Rule of 2 and 4
Also known as: rule of 2 and 4, 2 and 4 rule, rule of two and four
A fast mental shortcut: multiply outs by 2 for one card to come, by 4 for two cards, to estimate draw equity.
The Rule of 2 and 4 converts outs into an approximate equity percentage without exact combinatorics:
- ×2 per card to come: outs from flop to turn, or turn to river.
- ×4 when you'll see both turn and river (all-in on the flop).

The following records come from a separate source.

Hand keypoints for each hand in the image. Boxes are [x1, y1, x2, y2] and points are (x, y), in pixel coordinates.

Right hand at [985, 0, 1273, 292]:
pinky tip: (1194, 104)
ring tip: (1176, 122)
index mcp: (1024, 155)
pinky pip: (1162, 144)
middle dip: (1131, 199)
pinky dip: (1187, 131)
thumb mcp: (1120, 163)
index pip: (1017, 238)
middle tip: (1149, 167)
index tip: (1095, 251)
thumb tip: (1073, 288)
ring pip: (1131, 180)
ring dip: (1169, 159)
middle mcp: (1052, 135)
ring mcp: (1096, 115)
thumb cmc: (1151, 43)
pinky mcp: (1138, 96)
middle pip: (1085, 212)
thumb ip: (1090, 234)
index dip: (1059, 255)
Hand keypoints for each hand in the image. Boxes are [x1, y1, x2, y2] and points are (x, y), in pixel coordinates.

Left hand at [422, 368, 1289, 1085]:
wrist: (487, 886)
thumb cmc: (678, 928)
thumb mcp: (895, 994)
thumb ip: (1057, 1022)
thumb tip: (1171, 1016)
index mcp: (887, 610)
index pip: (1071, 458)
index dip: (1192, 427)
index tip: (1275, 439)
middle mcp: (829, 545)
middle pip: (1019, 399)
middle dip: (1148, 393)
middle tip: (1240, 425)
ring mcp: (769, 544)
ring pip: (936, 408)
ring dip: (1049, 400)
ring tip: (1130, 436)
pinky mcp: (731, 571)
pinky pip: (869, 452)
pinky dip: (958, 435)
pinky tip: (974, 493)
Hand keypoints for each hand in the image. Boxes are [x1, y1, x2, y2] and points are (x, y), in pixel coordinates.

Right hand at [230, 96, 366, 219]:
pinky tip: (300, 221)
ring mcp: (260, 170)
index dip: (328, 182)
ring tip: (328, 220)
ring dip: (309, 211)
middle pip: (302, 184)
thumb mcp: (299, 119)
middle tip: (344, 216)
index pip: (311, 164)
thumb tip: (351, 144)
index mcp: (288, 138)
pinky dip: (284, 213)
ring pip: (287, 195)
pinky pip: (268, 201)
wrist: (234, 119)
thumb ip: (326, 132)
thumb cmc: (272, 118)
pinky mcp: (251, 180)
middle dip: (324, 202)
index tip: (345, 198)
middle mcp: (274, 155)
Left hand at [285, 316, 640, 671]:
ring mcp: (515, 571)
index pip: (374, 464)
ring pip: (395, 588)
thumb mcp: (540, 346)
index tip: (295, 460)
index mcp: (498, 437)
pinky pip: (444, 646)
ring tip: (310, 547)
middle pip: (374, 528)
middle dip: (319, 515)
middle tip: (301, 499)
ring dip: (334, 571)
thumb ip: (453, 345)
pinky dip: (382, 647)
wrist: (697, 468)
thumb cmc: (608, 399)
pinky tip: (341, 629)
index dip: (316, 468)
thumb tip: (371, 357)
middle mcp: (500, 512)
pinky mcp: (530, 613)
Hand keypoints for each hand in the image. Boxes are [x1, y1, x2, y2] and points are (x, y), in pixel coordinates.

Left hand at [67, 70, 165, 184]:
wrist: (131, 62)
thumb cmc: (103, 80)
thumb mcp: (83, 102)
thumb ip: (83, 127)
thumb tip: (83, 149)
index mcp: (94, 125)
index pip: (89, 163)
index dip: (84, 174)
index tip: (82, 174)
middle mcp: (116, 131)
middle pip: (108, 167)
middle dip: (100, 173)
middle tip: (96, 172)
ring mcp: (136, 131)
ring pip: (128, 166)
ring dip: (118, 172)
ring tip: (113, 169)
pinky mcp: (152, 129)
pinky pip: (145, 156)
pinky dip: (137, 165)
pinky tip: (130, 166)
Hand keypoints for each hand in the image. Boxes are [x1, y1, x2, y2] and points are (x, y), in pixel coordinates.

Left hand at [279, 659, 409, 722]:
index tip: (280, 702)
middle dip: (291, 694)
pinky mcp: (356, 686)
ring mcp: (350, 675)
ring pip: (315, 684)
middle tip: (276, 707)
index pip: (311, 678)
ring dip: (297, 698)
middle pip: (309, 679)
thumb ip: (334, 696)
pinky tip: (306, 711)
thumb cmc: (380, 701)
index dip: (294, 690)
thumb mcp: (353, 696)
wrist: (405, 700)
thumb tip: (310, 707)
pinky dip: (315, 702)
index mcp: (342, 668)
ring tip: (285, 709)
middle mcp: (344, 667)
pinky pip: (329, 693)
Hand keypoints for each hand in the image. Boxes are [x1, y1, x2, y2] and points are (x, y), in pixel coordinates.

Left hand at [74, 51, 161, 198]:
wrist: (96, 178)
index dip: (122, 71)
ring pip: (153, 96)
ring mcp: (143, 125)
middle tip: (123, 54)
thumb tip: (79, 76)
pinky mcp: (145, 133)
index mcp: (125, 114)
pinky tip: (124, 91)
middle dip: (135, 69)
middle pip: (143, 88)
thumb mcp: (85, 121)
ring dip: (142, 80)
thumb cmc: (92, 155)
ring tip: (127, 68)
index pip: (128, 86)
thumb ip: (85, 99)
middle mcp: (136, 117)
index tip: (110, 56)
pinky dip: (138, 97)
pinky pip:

The ×2 multiplier is very accurate because one card is drawn from ~47 unseen (\(\tfrac{\text{outs}}{47}\approx \text{outs}\times 0.0213\), close to ×2). The ×4 version overcounts because it double-counts cards that hit on both streets. The fix: for large draws (roughly 9 or more outs), subtract a few points, or use the tighter rule \((\text{outs}\times 4) - (\text{outs}-8)\). For 8 or fewer outs, ×4 is reliable.
Use it live against pot odds: outs-to-equity, then check the price. It's an estimate, not a solver — fine for in-game decisions, but don't build thin river calls on the rounding error.
Example
Nine-out flush draw on the flop, all-in: ×4 gives \(9\times4=36\%\). The exact figure is about 35%, so the shortcut is spot on. A 15-out combo: raw ×4 gives 60%, but the cap correction \((15\times4)-(15-8)=60-7=53\%\) matches the true ~54% — without it you'd overpay.